> **The task**:
Copy the listing in full and exactly, omitting its images.

> **The data**:
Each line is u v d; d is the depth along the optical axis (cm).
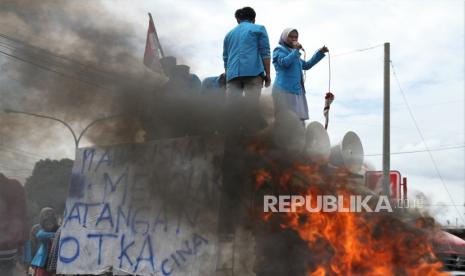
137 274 581
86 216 645
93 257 623
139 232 593
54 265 705
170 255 559
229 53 653
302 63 721
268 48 643
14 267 799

> **Answer section**:
Each line is u v d; d is the depth along the optical axis (cm).
137 274 581
86 216 645
93 257 623
139 232 593
54 265 705
170 255 559
229 53 653
302 63 721
268 48 643
14 267 799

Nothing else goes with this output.